WHAT IS EXPECTED :: Reproduce every line of the rows below word for word, in the same order.
* START SUPPLIED DATA *
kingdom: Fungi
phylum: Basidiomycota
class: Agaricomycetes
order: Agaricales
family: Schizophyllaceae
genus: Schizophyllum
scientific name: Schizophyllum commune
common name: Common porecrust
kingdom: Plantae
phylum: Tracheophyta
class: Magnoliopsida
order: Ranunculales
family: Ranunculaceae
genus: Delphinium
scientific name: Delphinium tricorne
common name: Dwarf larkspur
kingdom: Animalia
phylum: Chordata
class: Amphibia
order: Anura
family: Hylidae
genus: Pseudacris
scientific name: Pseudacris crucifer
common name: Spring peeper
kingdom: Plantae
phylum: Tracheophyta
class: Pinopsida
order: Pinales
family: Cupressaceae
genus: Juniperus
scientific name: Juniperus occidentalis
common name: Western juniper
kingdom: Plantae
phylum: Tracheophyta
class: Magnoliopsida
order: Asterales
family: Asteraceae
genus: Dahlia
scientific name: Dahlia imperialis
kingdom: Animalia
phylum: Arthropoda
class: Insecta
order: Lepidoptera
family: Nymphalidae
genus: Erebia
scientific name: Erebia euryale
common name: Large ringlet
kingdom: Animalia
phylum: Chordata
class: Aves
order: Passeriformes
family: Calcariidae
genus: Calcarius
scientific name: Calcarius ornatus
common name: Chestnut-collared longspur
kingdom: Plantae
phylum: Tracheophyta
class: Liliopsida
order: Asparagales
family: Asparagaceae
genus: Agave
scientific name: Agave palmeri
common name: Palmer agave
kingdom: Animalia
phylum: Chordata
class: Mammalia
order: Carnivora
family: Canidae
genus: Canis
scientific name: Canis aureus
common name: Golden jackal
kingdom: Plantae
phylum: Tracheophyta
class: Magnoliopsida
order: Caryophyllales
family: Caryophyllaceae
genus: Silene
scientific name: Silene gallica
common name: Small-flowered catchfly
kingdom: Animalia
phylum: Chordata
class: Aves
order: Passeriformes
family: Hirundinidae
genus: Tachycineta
* END SUPPLIED DATA *
WORKED ANSWER ::
kingdom: Fungi
phylum: Basidiomycota
class: Agaricomycetes
order: Agaricales
family: Schizophyllaceae
genus: Schizophyllum
scientific name: Schizophyllum commune
common name: Common porecrust
kingdom: Plantae
phylum: Tracheophyta
class: Magnoliopsida
order: Ranunculales
family: Ranunculaceae
genus: Delphinium
scientific name: Delphinium tricorne
common name: Dwarf larkspur
kingdom: Animalia
phylum: Chordata
class: Amphibia
order: Anura
family: Hylidae
genus: Pseudacris
scientific name: Pseudacris crucifer
common name: Spring peeper
kingdom: Plantae
phylum: Tracheophyta
class: Pinopsida
order: Pinales
family: Cupressaceae
genus: Juniperus
scientific name: Juniperus occidentalis
common name: Western juniper
kingdom: Plantae
phylum: Tracheophyta
class: Magnoliopsida
order: Asterales
family: Asteraceae
genus: Dahlia
scientific name: Dahlia imperialis
kingdom: Animalia
phylum: Arthropoda
class: Insecta
order: Lepidoptera
family: Nymphalidae
genus: Erebia
scientific name: Erebia euryale
common name: Large ringlet
kingdom: Animalia
phylum: Chordata
class: Aves
order: Passeriformes
family: Calcariidae
genus: Calcarius
scientific name: Calcarius ornatus
common name: Chestnut-collared longspur
kingdom: Plantae
phylum: Tracheophyta
class: Liliopsida
order: Asparagales
family: Asparagaceae
genus: Agave
scientific name: Agave palmeri
common name: Palmer agave
kingdom: Animalia
phylum: Chordata
class: Mammalia
order: Carnivora
family: Canidae
genus: Canis
scientific name: Canis aureus
common name: Golden jackal
kingdom: Plantae
phylum: Tracheophyta
class: Magnoliopsida
order: Caryophyllales
family: Caryophyllaceae
genus: Silene
scientific name: Silene gallica
common name: Small-flowered catchfly
kingdom: Animalia
phylum: Chordata
class: Aves
order: Passeriformes
family: Hirundinidae
genus: Tachycineta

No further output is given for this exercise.